# Man Joke



## PR (Mar 28, 2005)

*The Why's of Men *

1. WHY DO MEN BECOME SMARTER DURING SEX?
(because they are plugged into a genius)

2. WHY DON'T WOMEN BLINK DURING SEX?
(they don't have enough time)

3. WHY DOES IT TAKE 1 MILLION SPERM TO FERTILIZE ONE EGG?
(they don't stop to ask directions)

4. WHY DO MEN SNORE WHEN THEY LIE ON THEIR BACKS?
(because their balls fall over their butt-hole and they vapor lock)
(You're laughing, aren't you?!?!)

5. WHY WERE MEN GIVEN LARGER BRAINS THAN DOGS?
(so they won't hump women's legs at cocktails parties)

6. WHY DID GOD MAKE MEN BEFORE WOMEN?
(you need a rough draft before you make a final copy)

7. HOW MANY MEN DOES IT TAKE TO PUT A TOILET SEAT DOWN?
(don't know.....it never happened)

( C'mon guys, we laugh at your blonde jokes!)

And my personal favorite:
8 WHY DID GOD PUT MEN ON EARTH?
(because a vibrator can't mow the lawn)

Remember, if you haven't got a smile on your face and
laughter in your heart......Then you are just an old sour fart.


----------



## The Silver Surfer (May 14, 2002)

You've obviously been meeting the wrong type of men. :wink:


----------



## Hev (Feb 26, 2005)

Hev x :lol:


----------



## missTTopless (Jun 26, 2005)

Good one Pam....my sides are splitting :lol: :lol:


----------



## Irish Sancho (Mar 13, 2006)

PR said:


> *The Why's of Men *
> 
> 1. WHY DO MEN BECOME SMARTER DURING SEX?
> (because they are plugged into a genius)
> ...


1. Because we don't actually need to use our brains to get you into bed.

2. Because its only after sex that they have to wipe the residue away. :wink:

3. It actually only takes one. 8)

4. We don't actually snore at all, thats just a gift that god gave us to stop womwn from talking to us after sex. 

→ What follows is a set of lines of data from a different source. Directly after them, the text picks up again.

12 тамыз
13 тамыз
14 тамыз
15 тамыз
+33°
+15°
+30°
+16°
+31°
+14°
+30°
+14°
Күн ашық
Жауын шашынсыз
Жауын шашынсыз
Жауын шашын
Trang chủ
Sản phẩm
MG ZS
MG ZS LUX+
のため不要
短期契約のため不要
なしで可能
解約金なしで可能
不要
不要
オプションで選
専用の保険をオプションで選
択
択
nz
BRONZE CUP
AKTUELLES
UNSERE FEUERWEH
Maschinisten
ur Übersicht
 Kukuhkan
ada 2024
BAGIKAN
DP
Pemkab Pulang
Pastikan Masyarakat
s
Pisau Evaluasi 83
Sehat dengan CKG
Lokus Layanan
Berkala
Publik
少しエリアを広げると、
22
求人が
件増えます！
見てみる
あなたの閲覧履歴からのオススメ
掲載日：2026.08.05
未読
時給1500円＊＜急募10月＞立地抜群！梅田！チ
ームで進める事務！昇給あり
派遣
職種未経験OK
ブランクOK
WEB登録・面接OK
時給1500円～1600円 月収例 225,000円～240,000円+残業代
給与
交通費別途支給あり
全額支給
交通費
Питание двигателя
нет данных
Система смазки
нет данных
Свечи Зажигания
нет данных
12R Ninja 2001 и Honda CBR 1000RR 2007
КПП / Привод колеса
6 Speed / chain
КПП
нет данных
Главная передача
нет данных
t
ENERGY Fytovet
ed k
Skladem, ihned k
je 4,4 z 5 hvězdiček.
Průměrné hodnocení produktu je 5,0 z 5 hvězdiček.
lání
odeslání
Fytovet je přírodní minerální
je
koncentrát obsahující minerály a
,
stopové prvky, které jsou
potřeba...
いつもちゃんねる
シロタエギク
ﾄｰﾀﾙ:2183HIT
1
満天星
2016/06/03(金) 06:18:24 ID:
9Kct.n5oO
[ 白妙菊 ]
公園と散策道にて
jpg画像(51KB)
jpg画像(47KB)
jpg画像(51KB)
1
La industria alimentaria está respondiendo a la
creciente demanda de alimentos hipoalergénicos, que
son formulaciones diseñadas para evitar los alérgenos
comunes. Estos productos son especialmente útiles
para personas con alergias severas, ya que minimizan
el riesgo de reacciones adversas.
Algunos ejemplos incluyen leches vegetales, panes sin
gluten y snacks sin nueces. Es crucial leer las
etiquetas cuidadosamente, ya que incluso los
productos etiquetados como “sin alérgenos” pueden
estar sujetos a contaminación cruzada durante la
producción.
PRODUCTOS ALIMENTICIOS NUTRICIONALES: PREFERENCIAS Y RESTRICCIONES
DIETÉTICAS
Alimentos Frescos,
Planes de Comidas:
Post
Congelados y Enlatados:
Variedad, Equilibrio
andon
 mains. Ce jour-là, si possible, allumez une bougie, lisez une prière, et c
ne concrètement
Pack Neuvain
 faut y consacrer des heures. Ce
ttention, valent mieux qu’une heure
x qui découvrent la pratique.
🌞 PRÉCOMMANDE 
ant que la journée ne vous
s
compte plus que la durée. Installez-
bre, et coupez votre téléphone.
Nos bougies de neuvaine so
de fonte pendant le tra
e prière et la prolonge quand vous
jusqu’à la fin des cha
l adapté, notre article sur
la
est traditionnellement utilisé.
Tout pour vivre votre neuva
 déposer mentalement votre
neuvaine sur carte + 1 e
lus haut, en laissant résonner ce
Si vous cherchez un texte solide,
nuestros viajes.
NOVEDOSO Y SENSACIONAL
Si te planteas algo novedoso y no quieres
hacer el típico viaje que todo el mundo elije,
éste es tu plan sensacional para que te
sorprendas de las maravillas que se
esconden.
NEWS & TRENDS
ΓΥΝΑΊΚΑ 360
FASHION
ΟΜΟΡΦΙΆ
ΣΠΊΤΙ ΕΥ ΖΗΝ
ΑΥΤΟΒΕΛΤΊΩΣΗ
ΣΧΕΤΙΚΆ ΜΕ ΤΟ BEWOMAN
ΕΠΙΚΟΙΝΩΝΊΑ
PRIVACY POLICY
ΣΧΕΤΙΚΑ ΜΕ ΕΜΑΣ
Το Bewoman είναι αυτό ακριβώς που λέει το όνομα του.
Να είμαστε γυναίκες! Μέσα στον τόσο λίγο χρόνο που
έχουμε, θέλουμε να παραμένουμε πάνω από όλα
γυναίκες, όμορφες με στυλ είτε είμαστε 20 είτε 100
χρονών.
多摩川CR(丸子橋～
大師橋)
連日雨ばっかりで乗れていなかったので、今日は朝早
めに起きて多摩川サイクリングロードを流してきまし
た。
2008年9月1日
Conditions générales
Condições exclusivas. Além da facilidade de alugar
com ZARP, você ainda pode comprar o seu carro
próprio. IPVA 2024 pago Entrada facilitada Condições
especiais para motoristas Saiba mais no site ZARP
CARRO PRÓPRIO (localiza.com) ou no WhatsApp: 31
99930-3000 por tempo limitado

5. Because it would be no fun if we were only as smart as women. 

6. Because he didn't want to make us with the leftover bits. :wink:

7. Its a womans job! 

8. To make vibrators for women. :lol:


----------



## Terri_TT (Nov 18, 2004)

The Silver Surfer said:


> You've obviously been meeting the wrong type of men. :wink:


You mean there's a right type of man? 

Tell him to send me a PM please, I've been waiting for him all my life


----------



## The Silver Surfer (May 14, 2002)

Terri_TT said:


> The Silver Surfer said:
> 
> 
> > You've obviously been meeting the wrong type of men. :wink:
> ...


Well, you don't need to wait any longer. PM sent.  :wink: [smiley=smoking.gif]


----------



## Terri_TT (Nov 18, 2004)

The Silver Surfer said:


> Terri_TT said:
> 
> 
> > The Silver Surfer said:
> ...


Why, thank you young man :-* I'll go check my inbox wink:


----------



## PR (Mar 28, 2005)

Irish Sancho said:


> 1. Because we don't actually need to use our brains to get you into bed.
> 
> 2. Because its only after sex that they have to wipe the residue away. :wink:
> 
> ...


I won't rise to the bait :twisted:


----------



## Irish Sancho (Mar 13, 2006)

PR said:


> Irish Sancho said:
> 
> 
> > 1. Because we don't actually need to use our brains to get you into bed.
> ...


----------



## J55TTC (Apr 25, 2005)

:lol: :lol: :lol:


----------